Problem description
Please write out, word for word, the lines from the start of the material through the line containing "Si le gusta este viaje, ¡reserve aqui!", leaving out the pictures.

————

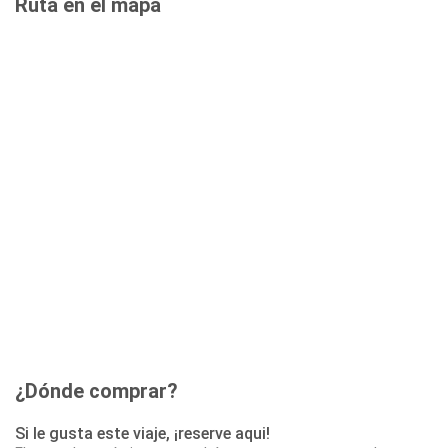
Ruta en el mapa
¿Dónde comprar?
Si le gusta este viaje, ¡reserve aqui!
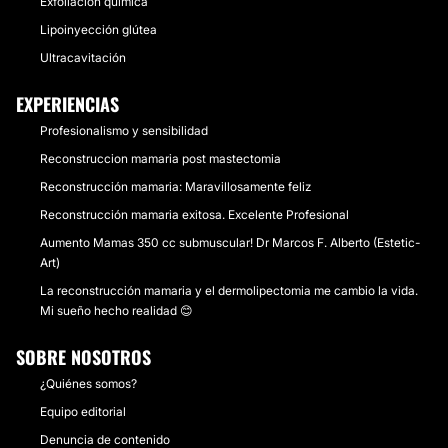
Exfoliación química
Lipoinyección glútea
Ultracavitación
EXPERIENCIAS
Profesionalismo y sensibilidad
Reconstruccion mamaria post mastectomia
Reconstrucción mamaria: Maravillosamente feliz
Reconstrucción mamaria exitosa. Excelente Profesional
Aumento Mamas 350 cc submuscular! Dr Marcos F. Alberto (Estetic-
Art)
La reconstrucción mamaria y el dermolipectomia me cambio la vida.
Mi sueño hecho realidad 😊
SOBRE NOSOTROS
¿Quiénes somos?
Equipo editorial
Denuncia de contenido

————

Your response
Ruta en el mapa
¿Dónde comprar?
Si le gusta este viaje, ¡reserve aqui!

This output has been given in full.